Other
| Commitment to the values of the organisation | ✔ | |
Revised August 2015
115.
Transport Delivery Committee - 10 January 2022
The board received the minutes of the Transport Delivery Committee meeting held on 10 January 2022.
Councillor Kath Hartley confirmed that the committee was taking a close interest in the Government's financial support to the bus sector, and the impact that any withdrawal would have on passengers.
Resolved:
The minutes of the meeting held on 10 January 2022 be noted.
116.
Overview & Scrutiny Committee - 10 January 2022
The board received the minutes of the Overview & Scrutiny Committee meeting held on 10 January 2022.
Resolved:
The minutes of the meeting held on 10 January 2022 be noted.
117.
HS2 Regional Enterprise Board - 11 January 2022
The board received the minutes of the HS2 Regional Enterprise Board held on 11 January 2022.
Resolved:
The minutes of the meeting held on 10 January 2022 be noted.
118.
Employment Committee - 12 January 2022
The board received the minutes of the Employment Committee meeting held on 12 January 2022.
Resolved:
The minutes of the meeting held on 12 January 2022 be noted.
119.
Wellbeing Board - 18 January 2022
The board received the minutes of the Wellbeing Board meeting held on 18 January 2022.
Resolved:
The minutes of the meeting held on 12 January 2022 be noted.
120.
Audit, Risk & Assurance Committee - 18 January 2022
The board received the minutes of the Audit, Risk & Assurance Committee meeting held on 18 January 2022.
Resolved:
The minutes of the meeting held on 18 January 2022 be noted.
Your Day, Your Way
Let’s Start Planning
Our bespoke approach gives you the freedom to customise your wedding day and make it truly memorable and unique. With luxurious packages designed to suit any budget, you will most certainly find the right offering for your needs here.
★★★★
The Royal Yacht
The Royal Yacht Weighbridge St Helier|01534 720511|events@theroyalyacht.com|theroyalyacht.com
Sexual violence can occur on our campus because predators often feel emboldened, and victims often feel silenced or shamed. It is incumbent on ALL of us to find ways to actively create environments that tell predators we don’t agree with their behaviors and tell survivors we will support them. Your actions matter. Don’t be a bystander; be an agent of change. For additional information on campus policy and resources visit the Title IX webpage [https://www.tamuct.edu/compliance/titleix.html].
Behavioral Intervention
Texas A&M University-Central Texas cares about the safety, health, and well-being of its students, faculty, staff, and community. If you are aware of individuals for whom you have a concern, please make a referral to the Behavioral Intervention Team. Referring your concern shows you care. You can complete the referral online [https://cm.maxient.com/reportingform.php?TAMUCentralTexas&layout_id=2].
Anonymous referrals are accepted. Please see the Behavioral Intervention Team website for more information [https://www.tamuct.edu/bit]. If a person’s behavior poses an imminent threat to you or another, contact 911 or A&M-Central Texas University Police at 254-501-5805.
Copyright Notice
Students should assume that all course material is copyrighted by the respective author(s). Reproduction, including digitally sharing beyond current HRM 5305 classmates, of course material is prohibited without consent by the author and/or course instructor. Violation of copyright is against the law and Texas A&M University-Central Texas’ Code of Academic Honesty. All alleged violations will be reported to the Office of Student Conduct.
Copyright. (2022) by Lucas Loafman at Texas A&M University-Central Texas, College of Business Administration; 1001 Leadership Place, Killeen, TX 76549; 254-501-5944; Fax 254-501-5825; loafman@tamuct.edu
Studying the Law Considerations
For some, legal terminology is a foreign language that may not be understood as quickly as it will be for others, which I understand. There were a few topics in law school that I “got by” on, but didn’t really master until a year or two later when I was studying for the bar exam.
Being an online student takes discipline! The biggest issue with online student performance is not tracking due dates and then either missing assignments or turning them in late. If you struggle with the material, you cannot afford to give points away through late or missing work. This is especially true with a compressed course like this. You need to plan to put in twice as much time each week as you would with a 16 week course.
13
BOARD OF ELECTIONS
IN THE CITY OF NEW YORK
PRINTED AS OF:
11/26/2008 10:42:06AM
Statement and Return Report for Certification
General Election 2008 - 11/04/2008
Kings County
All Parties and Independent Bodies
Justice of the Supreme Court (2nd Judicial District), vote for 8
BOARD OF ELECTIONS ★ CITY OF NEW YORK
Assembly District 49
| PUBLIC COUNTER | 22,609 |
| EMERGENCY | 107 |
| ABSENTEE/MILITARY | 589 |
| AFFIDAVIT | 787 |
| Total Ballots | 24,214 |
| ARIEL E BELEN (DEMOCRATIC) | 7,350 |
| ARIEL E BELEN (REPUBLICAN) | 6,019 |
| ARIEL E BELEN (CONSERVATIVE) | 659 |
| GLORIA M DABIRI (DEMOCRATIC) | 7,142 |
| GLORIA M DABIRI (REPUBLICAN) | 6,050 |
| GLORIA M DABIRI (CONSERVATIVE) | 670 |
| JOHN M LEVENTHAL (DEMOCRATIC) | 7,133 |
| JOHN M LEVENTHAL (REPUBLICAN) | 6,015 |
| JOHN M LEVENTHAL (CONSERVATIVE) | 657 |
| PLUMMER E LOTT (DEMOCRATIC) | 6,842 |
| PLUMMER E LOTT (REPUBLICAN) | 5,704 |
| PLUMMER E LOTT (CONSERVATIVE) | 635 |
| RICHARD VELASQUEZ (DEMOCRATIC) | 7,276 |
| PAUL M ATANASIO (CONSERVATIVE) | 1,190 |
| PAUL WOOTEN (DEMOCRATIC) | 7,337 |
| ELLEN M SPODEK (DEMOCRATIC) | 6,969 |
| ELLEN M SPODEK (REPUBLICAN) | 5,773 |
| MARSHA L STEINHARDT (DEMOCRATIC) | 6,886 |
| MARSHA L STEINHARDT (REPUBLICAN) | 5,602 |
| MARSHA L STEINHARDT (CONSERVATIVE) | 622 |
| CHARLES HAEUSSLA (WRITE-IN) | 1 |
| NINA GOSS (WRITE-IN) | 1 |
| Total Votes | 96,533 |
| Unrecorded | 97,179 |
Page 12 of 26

========================================================================

Look through the listing above and give the number of lines containing the string "SPODEK", with nothing else.

● **SOLUTION FOR THIS TASK**
2